┌──

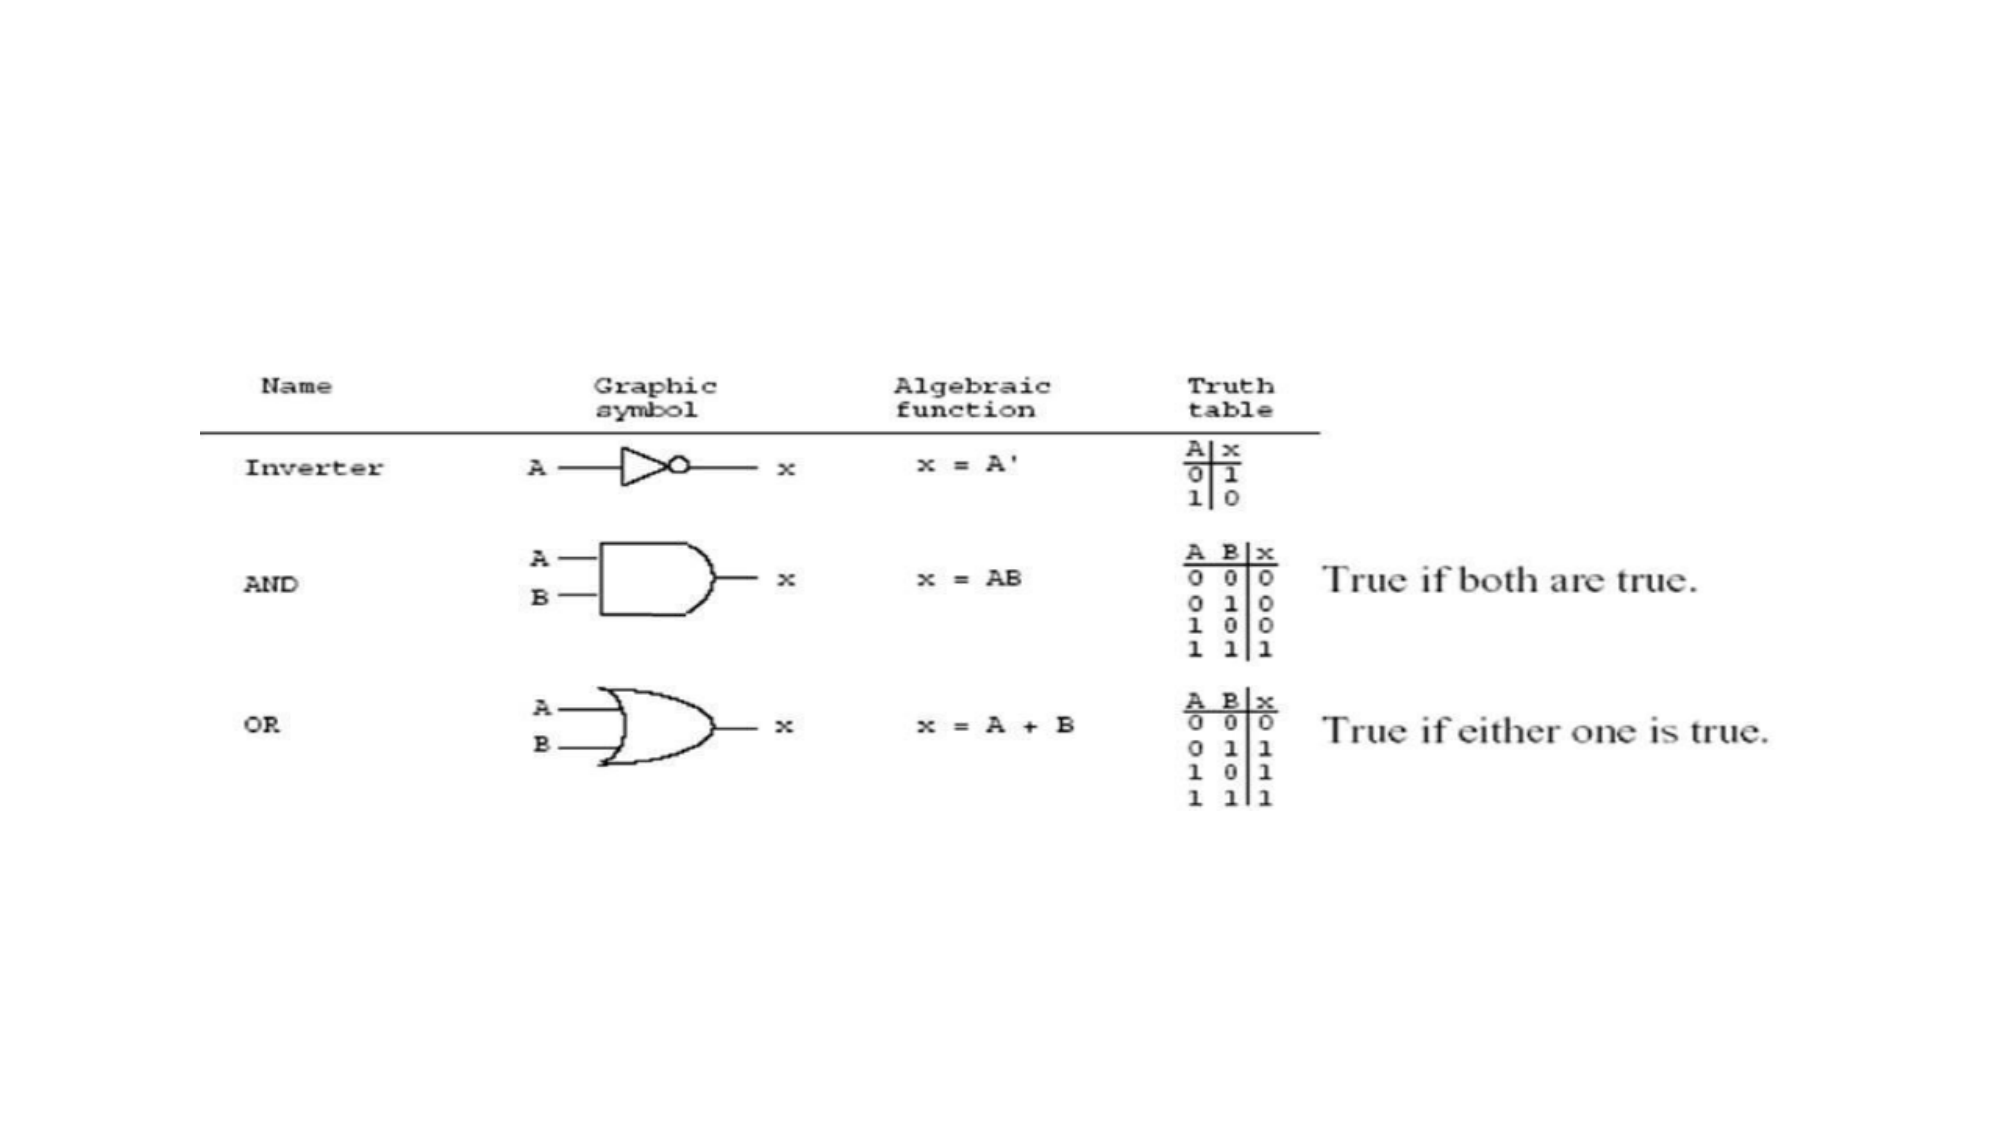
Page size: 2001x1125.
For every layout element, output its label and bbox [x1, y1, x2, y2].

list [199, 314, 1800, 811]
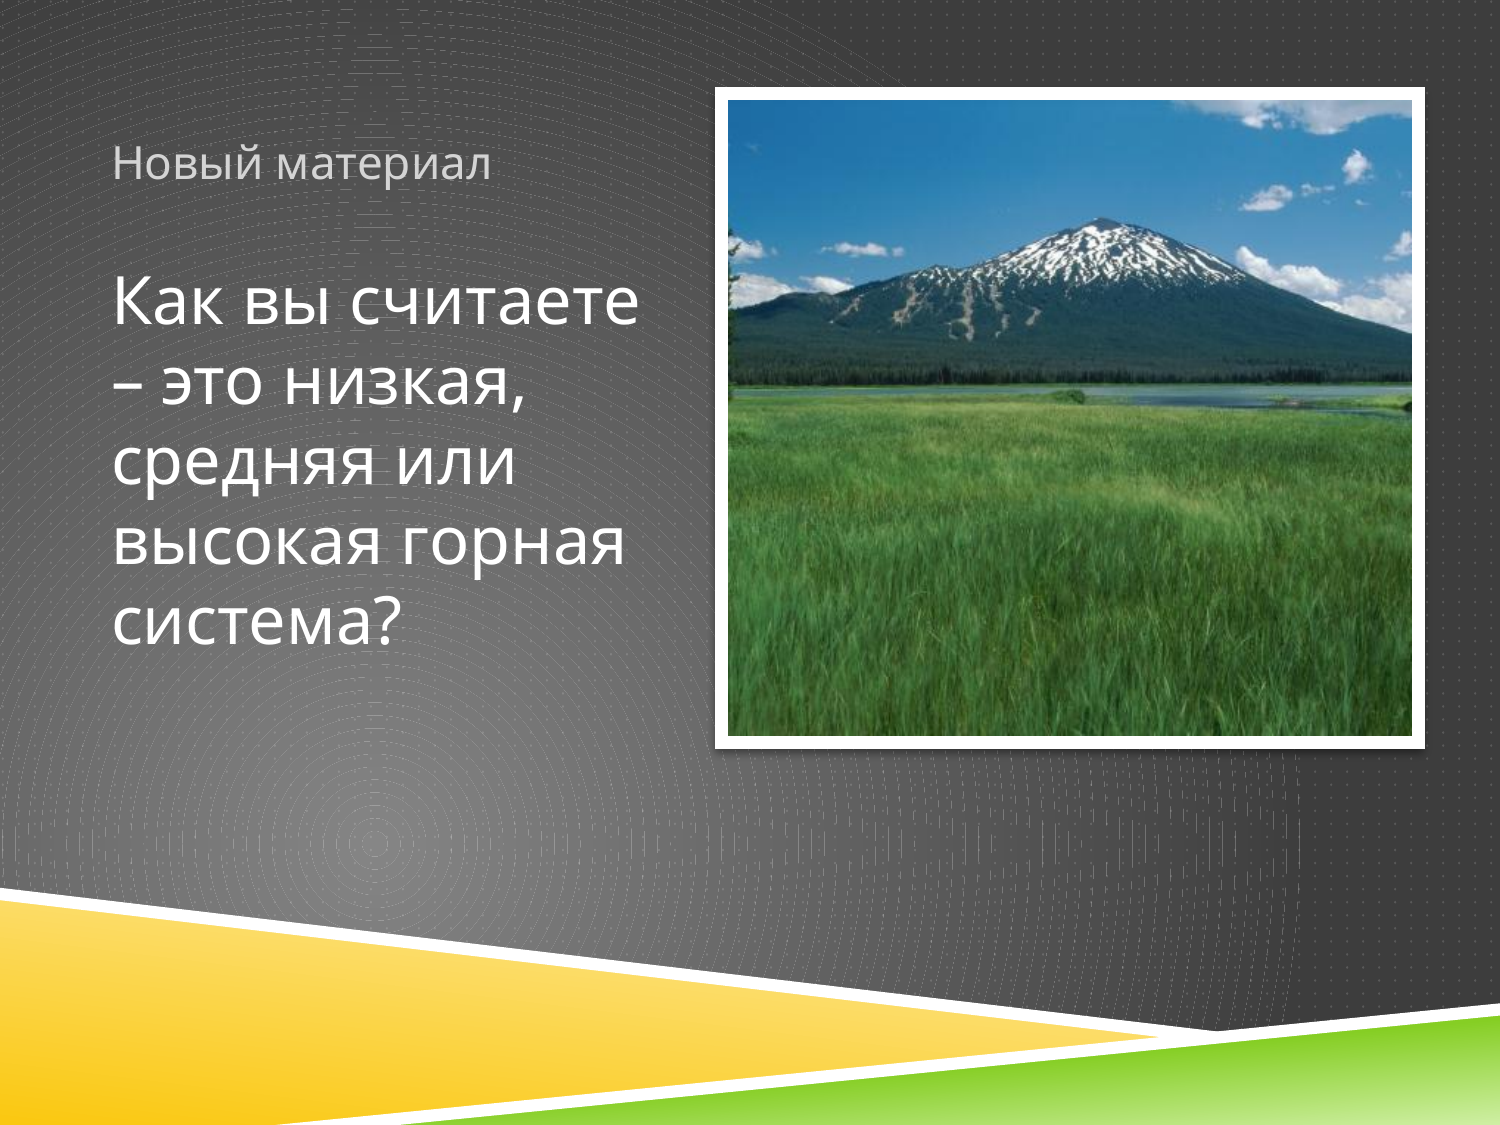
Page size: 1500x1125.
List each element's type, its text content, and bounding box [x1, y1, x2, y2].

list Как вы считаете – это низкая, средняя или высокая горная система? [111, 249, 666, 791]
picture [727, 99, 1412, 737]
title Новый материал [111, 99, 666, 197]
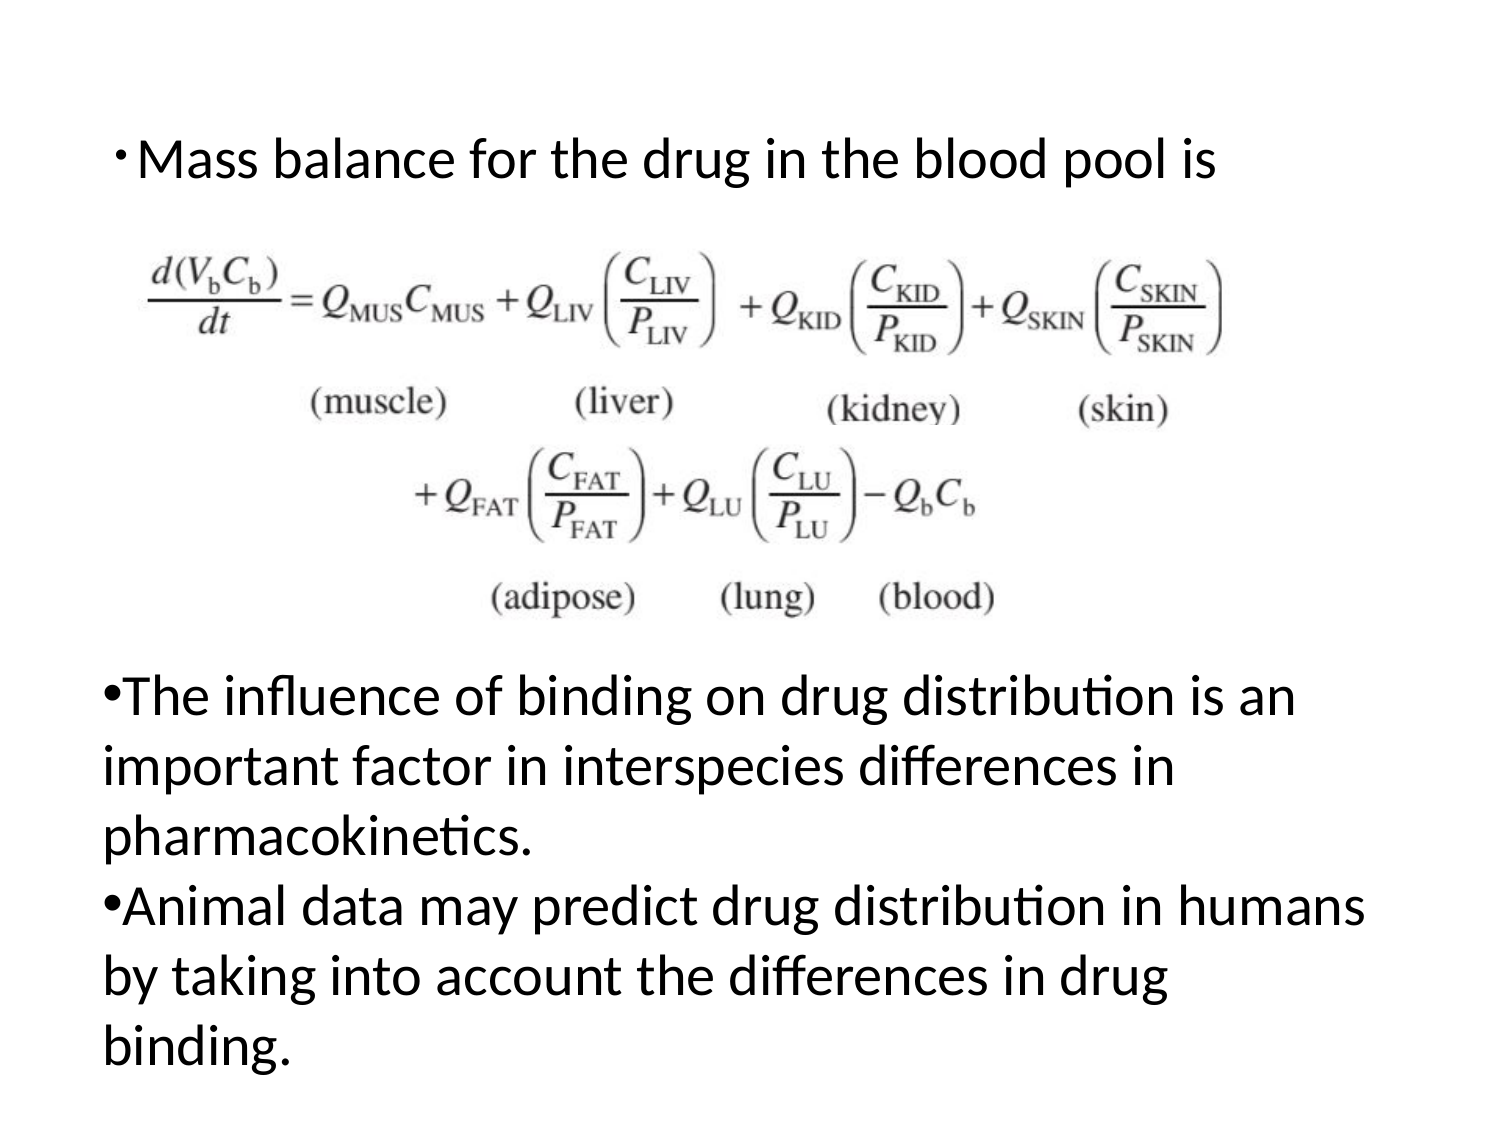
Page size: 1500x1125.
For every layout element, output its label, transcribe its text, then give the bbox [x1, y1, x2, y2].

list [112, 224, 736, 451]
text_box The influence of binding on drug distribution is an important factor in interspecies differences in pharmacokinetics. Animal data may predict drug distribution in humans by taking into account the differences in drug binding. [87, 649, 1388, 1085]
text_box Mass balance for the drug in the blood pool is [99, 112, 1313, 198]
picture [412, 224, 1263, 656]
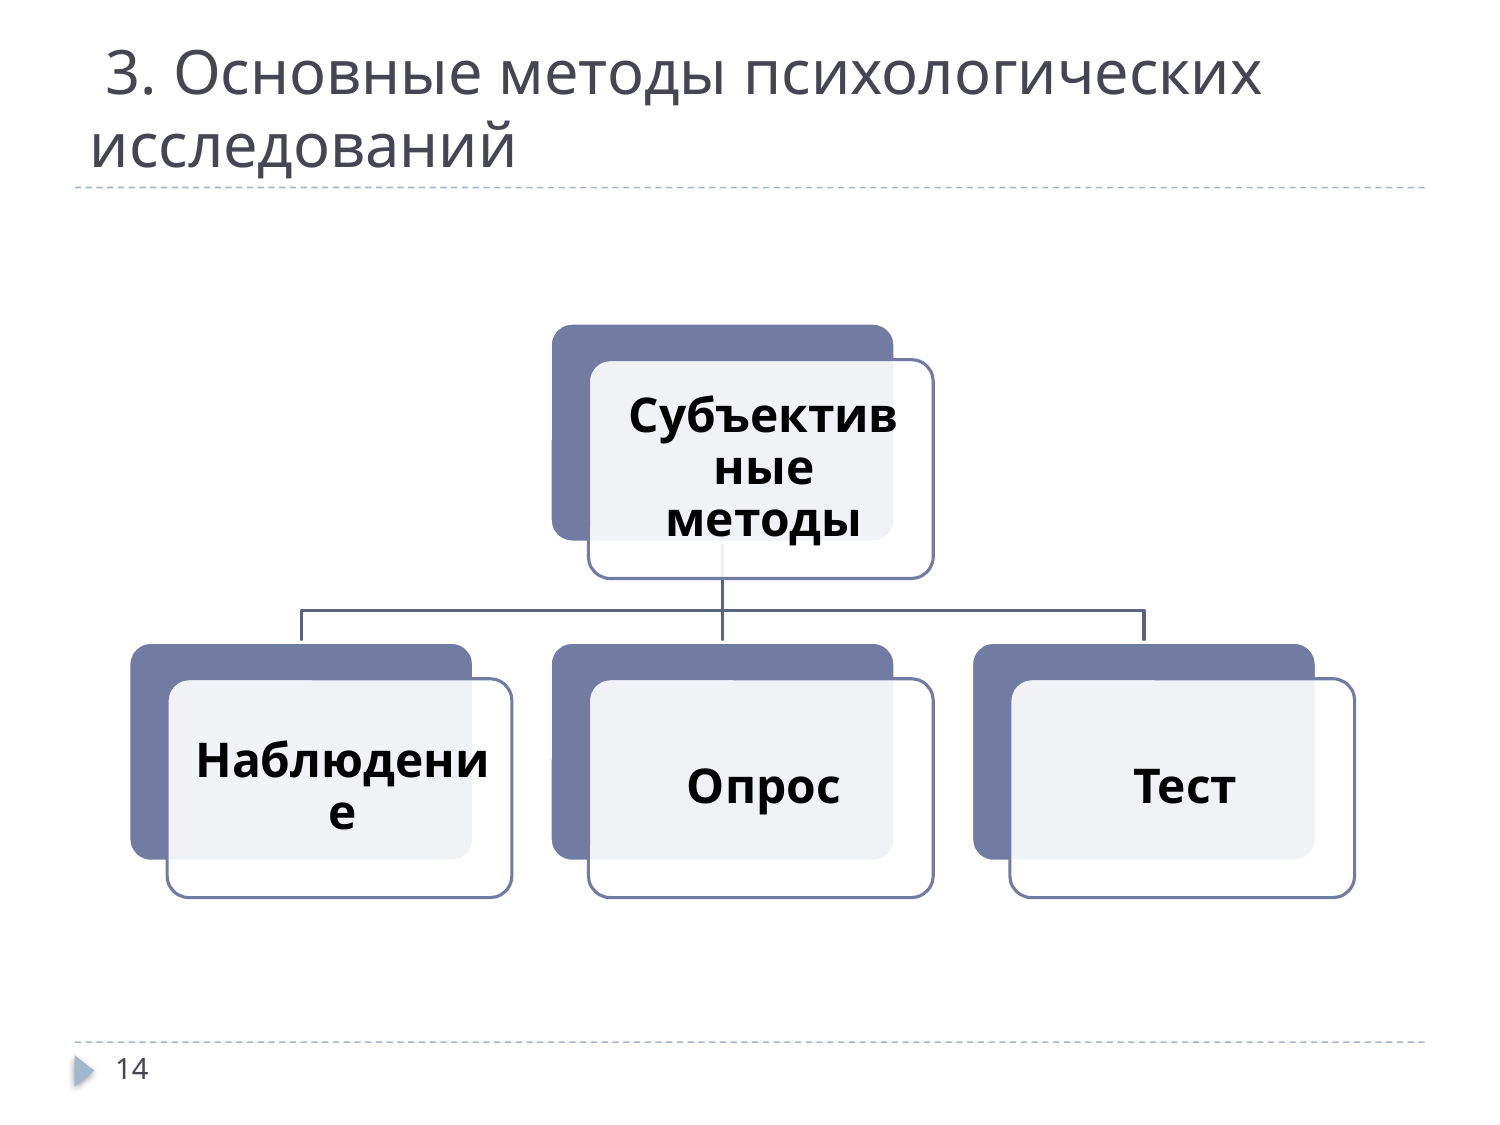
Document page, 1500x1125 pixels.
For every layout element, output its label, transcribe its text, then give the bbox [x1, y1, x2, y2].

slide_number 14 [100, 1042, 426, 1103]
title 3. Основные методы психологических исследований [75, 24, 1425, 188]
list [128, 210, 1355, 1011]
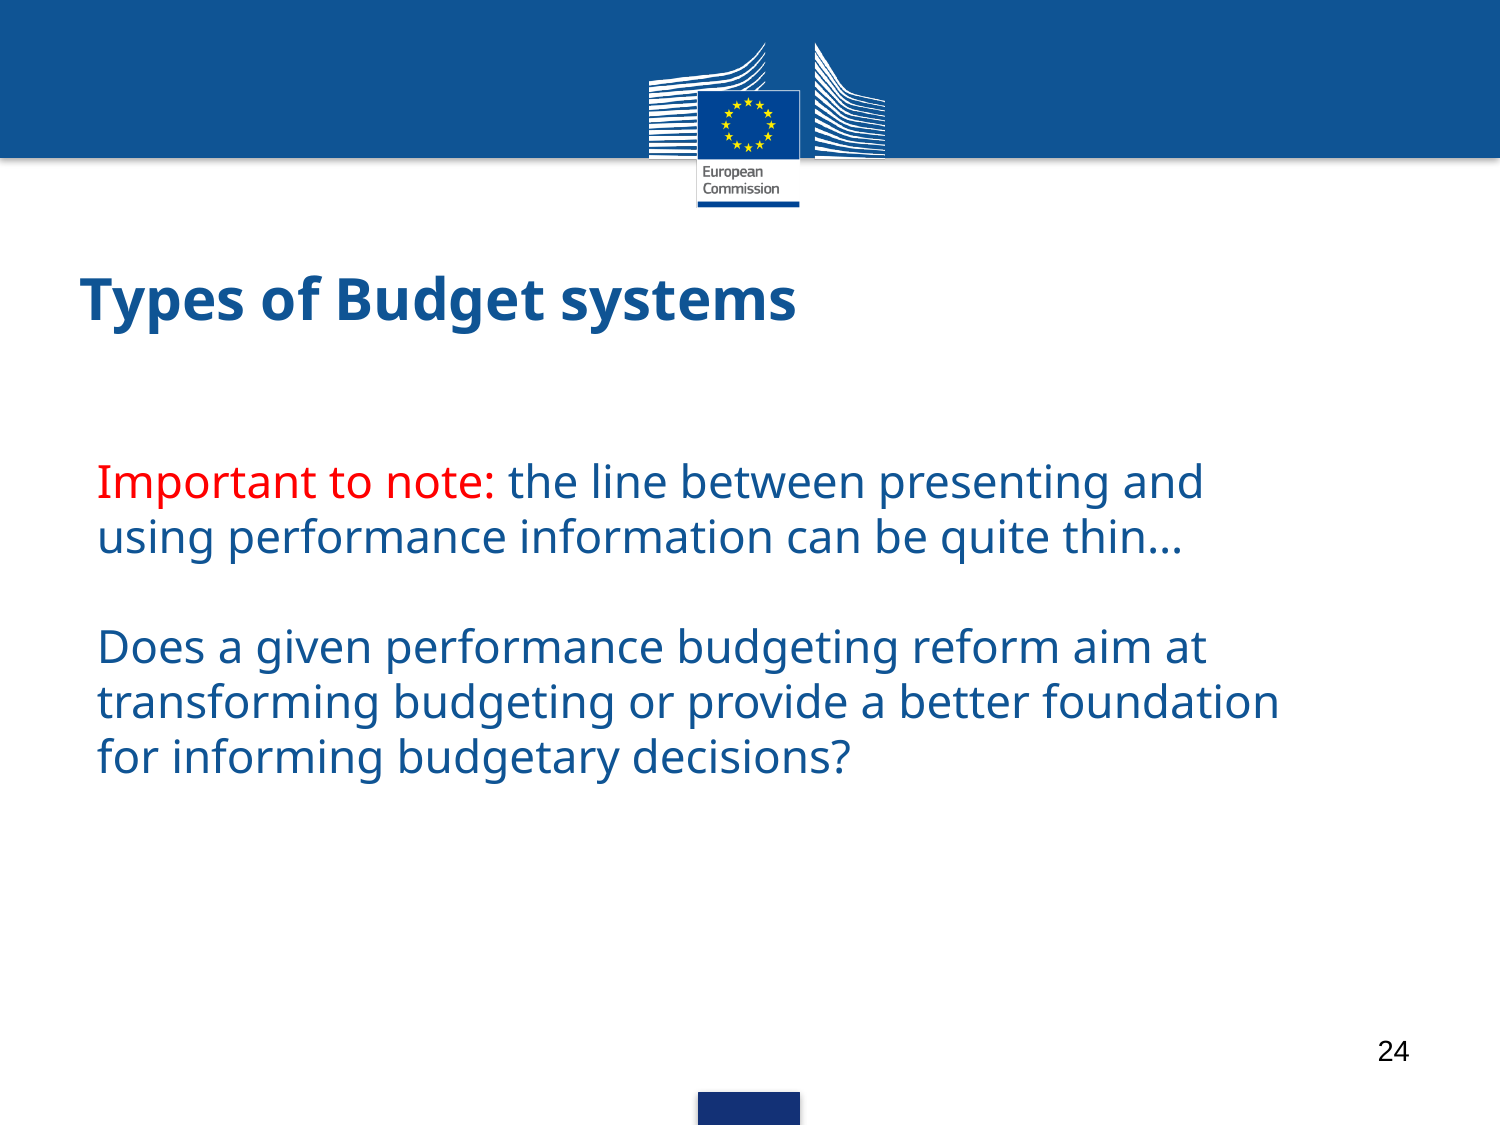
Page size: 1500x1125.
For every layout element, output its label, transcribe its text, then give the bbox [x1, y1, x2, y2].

└──

EXERCISE GOAL:
Without the pictures, repeat the line with "Document page, 1500x1125 pixels." and every line after it to the end of the listing, and nothing else.

RESPONSE TO THE EXERCISE:
Document page, 1500x1125 pixels.
For every layout element, output its label, transcribe its text, then give the bbox [x1, y1, x2, y2].

slide_number 14 [100, 1042, 426, 1103]
title 3. Основные методы психологических исследований [75, 24, 1425, 188]
list [128, 210, 1355, 1011]
Page size: 1500x1125.
For every layout element, output its label, transcribe its text, then give the bbox [x1, y1, x2, y2].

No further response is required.